If you were paying any attention, then reassembling should be no problem!
Setting Up And Tuning
Put the strings and use an electric tuner to get your Floyd Rose bridge parallel and in-tune. Actually the article in UG by Metal_Mad_Dog in the For-Beginners section is exhaustive enough, so I won't bother.
Now is the time to check your neck relief. Rule of the thumb - if you SEE it curved, you are in big trouble, otherwise faulty neck relief would lead to some fret buzz (around the middle, perhaps) now this involves adjusting the truss rod. Get the appropriate L-Key handy and make your way to the headstock. I there was fret buss around the middle, then most probably your truss rod is wound too tight. Loosen it be turning the L-Key clockwise (if viewed from the bridge side) about a quarter turn. This should sort out the problem. Retune and re-check for buzz. Be careful not to adjust the truss rod too much.
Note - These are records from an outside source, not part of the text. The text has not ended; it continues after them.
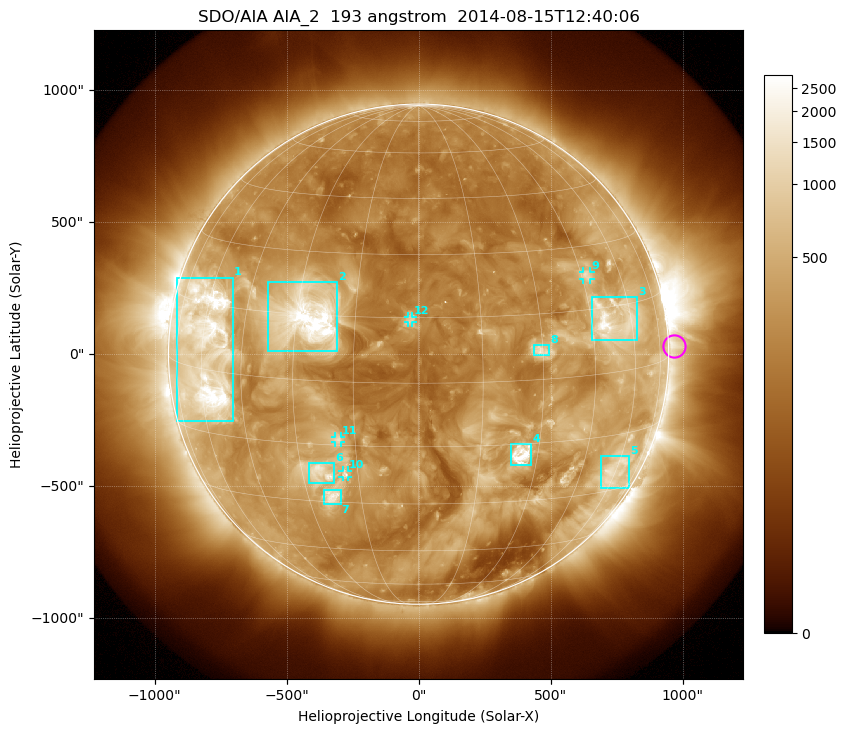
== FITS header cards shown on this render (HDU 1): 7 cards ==
TELESCOP= 'SDO/AIA'
INSTRUME= 'AIA_2'
WAVELNTH=                  193
WAVEUNIT= 'angstrom'
DATE-OBS= '2014-08-15T12:40:06.84'
CTYPE1  = 'HPLN-TAN'
CTYPE2  = 'HPLT-TAN'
If the initial problem was that you can actually see the whole neck bent, then I suggest you do go to a repair shop. Ideally the neck relief is perfect if you have 0.3 - 0.5 m clearance at the eight fret. But since you probably won't have the tools to measure that, it is sufficient to just eliminate the fret buzz and be happy. Also, the string action can be controlled by two screws on both ends of the bridge. Use them to set whatever level gives you most playing comfort.
Fret buzz, neck relief, parallel Floyd Rose bridge all dealt with, your almost all done. To check you intonation, play each of the strings open and then fretted at the 12th fret. Ideally both notes should be same. But you probably won be getting off that easy.
Scenario 1. if the fretted note is flat: Loosen the string first. With the L-key remove the screw on the slider (on the bridge). Move the slider towards the headstock. Relock the screw and retune the string. Check intonation again.
Scenario 2. if the fretted note is sharp: Loosen the string first. With the L-key remove the screw on the slider (on the bridge). Move the slider away from the headstock. Relock the screw and retune the string. Check intonation again.
Now that you are all done, set your fine tuners to about halfway, retune the guitar. Lock the strings. Check tuning again and use fine tuners to make any adjustments.
If you followed all the steps with some patience and diligence, then you should end up with a nice clean, shiny, perfectly in tune guitar and also a wealth of experience.